In my case i didnt have to listen to the collection updates which had this bad data. So i modified my cursor to listen only on the databases and collections of my interest --instead of listening on the entire database and then ignoring the unwanted collections later. Below is the code
When writing to the destination i had done bulk lookup on mongo db, constructed the full document and then written it --This approach of lazy lookup reduced a lot of memory footprint of the java program.
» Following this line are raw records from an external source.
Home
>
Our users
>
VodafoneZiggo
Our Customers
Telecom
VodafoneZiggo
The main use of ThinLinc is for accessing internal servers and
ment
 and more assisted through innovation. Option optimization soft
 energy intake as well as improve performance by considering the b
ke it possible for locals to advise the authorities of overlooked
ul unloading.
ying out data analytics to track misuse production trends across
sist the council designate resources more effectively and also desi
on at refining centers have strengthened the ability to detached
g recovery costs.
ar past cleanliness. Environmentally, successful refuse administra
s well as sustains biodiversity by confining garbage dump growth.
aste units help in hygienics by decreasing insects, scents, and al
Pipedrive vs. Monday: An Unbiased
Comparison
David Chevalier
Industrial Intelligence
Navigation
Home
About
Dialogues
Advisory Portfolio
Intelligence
private List<Bson> generatePipeline(CdcConfigs cdcConfig) {
List<String> whiteListedCollections = getWhitelistedCollection(cdcConfig);
List<String> whiteListedDbs = getWhitelistedDbs(cdcConfig);
log.info("whitelisted dbs:" + whiteListedDbs + " coll:" + whiteListedCollections);
List<Bson> pipeline;
if (whiteListedDbs.size() > 0)
pipeline = singletonList(match(and(
in("ns.db", whiteListedDbs),
in("ns.coll", whiteListedCollections),
in("operationType", asList("insert", "delete", "update")))));
else
pipeline = singletonList(match(and(
in("ns.coll", whiteListedCollections),
in("operationType", asList("insert", "delete", "update")))));
return pipeline;
}
private MongoChangeStreamCursor<ChangeStreamDocument<Document>> getCursorAtResumeToken(CdcConfigs cdcConfig, MongoClient mongoClient) {
List<Bson> pipeline = generatePipeline(cdcConfig);
MongoChangeStreamCursor<ChangeStreamDocument<Document>> cursor;
String resumeTokenStr = getResumeTokenFromS3(cdcConfig);
if (resumeTokenStr == null) {
// cursor = mongoClient.watch(pipeline).fullDocument(FullDocument.UPDATE_LOOKUP).cursor();
cursor = mongoClient.watch(pipeline).batchSize(20000).cursor();
log.warn("RESUME TOKEN IS NULL. READING CDC FROM CURRENT TIMESTAMP FROM MONGO DB !!! ");
} else {
BsonDocument resumeToken = BsonDocument.parse(resumeTokenStr);
cursor = mongoClient.watch(pipeline).batchSize(20000).maxAwaitTime(30, TimeUnit.MINUTES).startAfter(resumeToken).cursor();
// cursor = mongoClient.watch(pipeline).startAfter(resumeToken).fullDocument(FullDocument.UPDATE_LOOKUP).cursor();
}
return cursor;
}
The solutions available sofar are more inclined towards python code. So it was a challange translating them into Java.